My best memory of the weekend was retiring to Jim and Frisco's room after a hard day of sealed-deck play, having a couple fun games, and beating them both. Frisco, after seeing Michael Keene wearing a bandolier of Urban Renewals that represented all the Runners he flatlined in the tournament, deadpanned the line , "Runners are dying, Jim!"
Even better, Frisco told me he was looking for a Netrunner rare promo card called "Throat Wolf Disk". I had to bite my tongue a little before letting him know about the old "Throat Wolf" scam from Magic. Someone sold several Throat Wolves online at high prices before anyone realized the card didn't exist - apparently the legend had crossed over to Netrunner.
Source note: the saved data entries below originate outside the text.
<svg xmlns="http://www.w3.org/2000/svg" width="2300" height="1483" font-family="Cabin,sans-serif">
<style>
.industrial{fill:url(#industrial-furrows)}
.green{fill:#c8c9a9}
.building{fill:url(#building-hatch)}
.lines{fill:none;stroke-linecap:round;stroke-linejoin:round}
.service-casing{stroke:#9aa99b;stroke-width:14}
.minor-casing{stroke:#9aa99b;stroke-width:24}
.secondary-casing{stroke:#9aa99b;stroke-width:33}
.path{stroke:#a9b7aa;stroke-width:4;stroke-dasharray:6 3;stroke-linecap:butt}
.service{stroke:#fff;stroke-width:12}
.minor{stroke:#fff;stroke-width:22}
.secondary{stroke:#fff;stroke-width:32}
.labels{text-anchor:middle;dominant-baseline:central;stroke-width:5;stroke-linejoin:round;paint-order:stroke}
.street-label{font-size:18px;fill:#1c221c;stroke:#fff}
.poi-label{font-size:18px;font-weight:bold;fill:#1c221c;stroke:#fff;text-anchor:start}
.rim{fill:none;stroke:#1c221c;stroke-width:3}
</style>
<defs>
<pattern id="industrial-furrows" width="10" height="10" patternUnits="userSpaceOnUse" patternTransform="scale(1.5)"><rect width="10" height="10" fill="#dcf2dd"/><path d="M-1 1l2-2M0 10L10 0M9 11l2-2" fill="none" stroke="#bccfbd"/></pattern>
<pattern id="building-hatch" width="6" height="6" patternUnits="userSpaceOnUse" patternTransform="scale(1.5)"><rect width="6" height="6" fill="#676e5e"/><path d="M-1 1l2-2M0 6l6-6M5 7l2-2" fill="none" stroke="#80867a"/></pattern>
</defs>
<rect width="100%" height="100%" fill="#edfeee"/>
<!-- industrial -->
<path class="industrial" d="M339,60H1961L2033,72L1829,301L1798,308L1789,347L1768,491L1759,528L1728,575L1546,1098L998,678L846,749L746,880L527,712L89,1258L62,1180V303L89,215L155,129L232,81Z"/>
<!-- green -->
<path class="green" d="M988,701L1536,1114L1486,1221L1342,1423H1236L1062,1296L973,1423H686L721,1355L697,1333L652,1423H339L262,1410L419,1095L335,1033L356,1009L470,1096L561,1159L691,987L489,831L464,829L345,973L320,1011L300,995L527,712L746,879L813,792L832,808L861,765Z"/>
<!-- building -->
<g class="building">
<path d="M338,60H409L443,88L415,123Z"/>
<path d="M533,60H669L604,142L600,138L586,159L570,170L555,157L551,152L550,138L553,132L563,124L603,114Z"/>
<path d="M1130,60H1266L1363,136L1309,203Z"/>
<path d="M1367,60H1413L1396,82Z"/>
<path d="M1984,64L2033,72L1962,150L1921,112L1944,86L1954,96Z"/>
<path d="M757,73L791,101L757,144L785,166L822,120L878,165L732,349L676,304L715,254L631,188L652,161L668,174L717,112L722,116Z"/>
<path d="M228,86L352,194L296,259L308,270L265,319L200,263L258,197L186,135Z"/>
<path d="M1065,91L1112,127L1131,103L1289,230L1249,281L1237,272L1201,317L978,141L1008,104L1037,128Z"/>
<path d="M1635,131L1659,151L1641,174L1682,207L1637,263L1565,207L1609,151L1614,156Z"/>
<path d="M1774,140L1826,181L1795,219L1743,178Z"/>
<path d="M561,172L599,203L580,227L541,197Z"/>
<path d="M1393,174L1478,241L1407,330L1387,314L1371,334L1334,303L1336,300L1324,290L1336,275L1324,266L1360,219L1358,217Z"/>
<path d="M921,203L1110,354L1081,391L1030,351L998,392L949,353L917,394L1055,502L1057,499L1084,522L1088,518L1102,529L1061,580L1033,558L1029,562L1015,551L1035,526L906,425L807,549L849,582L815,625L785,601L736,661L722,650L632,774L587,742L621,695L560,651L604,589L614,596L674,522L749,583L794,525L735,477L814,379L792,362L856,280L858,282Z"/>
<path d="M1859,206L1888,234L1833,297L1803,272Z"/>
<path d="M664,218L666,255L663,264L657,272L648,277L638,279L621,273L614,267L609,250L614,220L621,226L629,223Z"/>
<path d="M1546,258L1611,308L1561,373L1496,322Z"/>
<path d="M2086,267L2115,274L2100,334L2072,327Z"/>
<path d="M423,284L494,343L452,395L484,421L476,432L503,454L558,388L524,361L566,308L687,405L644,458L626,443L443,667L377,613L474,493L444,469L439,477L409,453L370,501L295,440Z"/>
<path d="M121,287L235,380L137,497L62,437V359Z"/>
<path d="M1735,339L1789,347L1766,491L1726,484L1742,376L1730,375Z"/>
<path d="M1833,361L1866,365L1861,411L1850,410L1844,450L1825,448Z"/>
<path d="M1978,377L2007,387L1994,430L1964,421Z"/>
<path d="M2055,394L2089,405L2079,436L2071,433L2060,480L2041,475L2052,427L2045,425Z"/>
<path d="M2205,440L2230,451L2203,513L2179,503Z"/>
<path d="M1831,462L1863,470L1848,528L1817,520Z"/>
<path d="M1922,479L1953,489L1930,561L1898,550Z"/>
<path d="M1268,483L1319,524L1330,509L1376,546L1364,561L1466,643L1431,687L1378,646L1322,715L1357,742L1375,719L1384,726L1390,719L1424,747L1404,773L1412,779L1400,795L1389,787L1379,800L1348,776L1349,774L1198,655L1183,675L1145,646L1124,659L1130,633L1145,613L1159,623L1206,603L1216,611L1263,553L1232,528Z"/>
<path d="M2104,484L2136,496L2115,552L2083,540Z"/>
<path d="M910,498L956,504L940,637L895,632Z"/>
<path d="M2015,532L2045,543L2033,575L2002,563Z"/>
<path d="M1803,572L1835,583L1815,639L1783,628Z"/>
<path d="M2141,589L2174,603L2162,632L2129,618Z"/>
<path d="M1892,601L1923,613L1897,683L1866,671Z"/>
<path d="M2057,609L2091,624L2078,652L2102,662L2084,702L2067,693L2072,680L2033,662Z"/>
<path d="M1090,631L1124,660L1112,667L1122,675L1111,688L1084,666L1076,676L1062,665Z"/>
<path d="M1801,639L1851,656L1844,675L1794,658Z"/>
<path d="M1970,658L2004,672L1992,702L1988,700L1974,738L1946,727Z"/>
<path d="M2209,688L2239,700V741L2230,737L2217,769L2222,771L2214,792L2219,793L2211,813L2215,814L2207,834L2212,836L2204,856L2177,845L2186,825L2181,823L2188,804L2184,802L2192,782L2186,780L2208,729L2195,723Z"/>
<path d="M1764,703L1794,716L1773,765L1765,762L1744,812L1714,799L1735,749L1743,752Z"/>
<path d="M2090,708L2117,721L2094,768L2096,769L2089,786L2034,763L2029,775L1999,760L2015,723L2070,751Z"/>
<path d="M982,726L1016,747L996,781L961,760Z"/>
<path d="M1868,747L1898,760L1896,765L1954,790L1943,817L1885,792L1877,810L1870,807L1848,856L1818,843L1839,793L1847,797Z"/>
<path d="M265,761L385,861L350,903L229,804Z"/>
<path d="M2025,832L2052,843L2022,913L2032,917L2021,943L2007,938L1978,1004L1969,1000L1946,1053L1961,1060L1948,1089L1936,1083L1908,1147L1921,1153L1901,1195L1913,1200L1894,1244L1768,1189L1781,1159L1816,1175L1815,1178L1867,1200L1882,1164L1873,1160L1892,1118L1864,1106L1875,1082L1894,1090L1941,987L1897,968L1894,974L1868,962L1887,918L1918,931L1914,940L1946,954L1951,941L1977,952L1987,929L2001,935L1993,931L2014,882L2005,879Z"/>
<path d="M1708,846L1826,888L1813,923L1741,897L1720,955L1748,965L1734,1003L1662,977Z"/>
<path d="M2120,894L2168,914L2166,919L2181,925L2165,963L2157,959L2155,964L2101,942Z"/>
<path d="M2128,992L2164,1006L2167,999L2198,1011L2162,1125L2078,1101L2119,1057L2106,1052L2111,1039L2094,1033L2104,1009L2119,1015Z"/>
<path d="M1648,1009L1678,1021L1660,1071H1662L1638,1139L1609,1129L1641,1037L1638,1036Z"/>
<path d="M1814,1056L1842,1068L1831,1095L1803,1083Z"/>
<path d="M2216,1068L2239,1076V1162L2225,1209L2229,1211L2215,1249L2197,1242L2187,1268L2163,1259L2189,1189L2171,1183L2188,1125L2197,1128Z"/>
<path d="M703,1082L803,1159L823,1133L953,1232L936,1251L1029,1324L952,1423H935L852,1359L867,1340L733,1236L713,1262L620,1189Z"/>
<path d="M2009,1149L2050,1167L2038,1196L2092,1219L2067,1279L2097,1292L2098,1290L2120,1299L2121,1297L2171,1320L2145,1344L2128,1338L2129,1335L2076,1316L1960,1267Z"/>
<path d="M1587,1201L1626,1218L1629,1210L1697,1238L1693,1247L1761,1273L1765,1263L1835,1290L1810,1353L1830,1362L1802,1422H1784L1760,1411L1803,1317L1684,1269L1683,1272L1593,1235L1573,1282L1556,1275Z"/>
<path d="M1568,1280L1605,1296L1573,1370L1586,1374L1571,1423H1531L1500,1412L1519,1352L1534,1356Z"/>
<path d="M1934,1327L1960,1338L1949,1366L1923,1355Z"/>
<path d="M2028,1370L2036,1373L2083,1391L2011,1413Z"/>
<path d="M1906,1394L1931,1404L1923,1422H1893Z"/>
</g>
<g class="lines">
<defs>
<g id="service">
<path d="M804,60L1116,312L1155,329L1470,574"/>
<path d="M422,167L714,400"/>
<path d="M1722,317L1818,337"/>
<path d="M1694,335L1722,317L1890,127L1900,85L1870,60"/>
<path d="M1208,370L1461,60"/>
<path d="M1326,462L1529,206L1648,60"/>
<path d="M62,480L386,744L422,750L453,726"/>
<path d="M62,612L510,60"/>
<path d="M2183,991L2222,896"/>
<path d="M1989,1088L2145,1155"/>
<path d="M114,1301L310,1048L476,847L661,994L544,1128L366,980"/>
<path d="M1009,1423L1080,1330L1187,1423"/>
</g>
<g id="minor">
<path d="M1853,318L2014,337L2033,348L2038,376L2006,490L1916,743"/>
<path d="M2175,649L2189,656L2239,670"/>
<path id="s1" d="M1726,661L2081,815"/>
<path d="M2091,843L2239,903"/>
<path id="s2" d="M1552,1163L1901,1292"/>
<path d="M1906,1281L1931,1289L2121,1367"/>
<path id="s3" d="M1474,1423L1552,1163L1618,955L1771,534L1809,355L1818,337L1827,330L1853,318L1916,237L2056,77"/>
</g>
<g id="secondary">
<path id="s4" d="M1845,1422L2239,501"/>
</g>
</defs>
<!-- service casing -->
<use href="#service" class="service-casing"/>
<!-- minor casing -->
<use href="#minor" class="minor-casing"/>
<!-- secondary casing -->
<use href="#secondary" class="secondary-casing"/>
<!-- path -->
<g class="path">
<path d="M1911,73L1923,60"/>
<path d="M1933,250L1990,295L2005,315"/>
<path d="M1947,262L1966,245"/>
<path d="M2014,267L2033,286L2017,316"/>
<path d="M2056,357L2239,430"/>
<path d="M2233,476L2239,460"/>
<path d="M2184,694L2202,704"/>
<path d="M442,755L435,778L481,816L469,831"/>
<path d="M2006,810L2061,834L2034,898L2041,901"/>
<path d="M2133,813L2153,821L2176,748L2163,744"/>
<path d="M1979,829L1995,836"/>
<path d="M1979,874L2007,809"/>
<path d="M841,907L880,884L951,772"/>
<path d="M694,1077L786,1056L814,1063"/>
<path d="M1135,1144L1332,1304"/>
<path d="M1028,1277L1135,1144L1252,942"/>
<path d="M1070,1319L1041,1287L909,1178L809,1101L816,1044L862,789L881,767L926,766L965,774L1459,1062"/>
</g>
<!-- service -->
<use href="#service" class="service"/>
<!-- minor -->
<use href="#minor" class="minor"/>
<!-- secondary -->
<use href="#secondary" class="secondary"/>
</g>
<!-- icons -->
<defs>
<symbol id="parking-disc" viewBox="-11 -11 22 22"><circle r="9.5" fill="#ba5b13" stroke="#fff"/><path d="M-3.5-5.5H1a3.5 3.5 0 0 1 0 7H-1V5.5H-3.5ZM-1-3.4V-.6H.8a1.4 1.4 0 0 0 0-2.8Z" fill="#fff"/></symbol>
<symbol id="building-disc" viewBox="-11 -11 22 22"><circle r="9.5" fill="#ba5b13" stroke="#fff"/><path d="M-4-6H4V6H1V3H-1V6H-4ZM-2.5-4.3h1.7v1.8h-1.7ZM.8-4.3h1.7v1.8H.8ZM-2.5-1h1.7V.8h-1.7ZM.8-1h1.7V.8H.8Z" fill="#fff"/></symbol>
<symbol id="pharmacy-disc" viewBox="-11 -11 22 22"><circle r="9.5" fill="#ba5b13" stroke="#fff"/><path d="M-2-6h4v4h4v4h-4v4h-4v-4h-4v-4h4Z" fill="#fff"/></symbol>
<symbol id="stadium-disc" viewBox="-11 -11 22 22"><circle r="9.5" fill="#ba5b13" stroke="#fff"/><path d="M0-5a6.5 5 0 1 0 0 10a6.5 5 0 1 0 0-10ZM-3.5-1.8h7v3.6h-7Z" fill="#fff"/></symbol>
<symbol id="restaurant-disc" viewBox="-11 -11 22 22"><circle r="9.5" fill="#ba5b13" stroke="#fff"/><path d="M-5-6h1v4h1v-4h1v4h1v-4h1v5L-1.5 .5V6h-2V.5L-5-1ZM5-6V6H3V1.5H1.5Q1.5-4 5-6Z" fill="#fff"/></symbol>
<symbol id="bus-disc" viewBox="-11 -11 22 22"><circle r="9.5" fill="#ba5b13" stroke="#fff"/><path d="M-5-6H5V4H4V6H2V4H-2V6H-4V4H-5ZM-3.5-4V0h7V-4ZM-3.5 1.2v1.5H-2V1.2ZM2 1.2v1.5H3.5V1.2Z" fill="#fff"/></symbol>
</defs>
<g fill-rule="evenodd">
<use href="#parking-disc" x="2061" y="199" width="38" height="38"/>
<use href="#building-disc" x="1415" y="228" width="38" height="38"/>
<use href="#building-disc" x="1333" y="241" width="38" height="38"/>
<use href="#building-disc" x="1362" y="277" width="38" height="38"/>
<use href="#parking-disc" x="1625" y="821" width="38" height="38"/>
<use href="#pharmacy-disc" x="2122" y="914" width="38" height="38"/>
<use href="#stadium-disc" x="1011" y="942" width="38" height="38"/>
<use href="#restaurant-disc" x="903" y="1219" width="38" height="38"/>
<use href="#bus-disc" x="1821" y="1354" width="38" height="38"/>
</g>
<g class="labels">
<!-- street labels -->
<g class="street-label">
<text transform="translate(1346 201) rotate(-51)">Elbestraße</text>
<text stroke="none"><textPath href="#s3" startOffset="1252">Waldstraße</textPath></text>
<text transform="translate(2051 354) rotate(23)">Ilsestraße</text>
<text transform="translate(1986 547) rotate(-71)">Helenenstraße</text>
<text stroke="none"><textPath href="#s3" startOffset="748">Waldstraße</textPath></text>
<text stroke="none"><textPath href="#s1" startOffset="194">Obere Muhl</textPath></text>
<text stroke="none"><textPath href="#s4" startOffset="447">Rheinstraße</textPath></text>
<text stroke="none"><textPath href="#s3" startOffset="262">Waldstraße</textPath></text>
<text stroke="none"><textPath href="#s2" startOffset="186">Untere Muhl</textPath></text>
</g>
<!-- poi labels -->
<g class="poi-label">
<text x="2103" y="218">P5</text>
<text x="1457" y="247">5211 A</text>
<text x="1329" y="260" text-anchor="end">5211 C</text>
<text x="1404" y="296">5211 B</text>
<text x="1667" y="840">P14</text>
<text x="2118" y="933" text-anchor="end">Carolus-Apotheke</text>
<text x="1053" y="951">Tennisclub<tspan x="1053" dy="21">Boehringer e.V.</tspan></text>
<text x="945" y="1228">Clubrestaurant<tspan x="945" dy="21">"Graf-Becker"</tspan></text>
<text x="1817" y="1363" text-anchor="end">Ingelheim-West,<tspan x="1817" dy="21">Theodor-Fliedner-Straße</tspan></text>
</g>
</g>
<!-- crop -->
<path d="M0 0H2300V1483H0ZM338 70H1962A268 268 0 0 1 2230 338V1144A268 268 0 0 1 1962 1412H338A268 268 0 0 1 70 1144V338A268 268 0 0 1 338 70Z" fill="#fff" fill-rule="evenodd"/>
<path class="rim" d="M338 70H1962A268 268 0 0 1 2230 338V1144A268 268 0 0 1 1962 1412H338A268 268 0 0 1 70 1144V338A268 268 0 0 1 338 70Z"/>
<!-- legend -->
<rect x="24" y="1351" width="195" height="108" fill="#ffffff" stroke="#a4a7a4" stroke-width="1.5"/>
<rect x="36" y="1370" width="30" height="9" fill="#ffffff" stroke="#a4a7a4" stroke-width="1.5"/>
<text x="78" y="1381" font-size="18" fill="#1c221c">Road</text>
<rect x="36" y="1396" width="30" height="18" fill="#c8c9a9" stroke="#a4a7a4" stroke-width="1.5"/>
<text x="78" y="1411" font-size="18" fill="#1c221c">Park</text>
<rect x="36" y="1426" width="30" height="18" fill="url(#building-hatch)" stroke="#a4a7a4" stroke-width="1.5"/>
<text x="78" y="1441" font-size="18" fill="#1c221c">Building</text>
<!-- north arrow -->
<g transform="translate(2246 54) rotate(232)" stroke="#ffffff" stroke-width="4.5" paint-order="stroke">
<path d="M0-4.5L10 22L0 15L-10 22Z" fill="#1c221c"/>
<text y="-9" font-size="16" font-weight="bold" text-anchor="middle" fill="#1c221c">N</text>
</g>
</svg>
I organized several online IRC leagues during this time. We set up a weekly schedule, met in a chat room, and used text to tell each other what cards we had drawn and played. It was there that I learned of Hellblazer and Holger Janssen, two really good players. It was a lot of fun to meet people from Australia and Germany and Singapore in friendly competition. Ben, Doc and the other regulars from America were also great guys to know and play.
That's also where I met Erwin Wagner, the finest deck designer in the world today. His decks are not only powerful, they are somewhat unknown, and finding his TRAP! website will give you a whole new perspective on the real art of deck design.
I wrote a bunch of articles for a French Magazine called Black Ops, which they translated and published. Unfortunately, they never paid me for them, and got really testy when I kept insisting that they do so. I also sold an expansion set for Netrunner to WotC. They undoubtedly bought it to avoid copyright problems, but I am very proud of many of the cards in that set - I'm bound by contract not to share them, but they were fun. There were also some cards that didn't hold up so well to the ravages of time, but they would have made sense if they had been released within a year of the sale.
All good things must come to an end, and these good memories are no exception. The game continued to suffer from lack of support. Proteus was released with little fanfare and contained some badly broken cards. The lack of promotion by WotC led to the shelving of the game. Richard Garfield posted to the list and told us to just think of Netrunner like Monopoly, no new cards were needed.
Frisco stopped writing his columns, Martin Jennings, the Swiss Mercenary, stopped posting to the mailing list, France and Germany resumed their historical state of conflict via Netrunner organization, and mentally illl people took positions of authority within the Top Runner's Conference (you all know the one person I am thinking of). Dice were sawed in half, several rules Czars were treated and released, and tournaments were held with increasing infrequency.
The Top Runners' Conference and Jennifer Clarke Wilkes managed to get Silent Impact released (at least a portion of it), but it was too little and too late. Doug Kaufmann promises to keep Netrunner alive via Apprentice, for online play, but the membership in the mailing list dwindles, and with the lack of starter decks on the market, it's very difficult to recruit new players.
So that's how it ends, a five-year journey into Netspace. Hopefully you've sold enough Agendas to keep you in Lucidrine for a while, and Dr. Dreff is still looking for your Crash Space. I won't be here anymore, but if you close your eyes quickly when you jack in, you might see my Self-Construct at the edge of your resolution. - I've got a weekly poker game with Rache Bartmoss.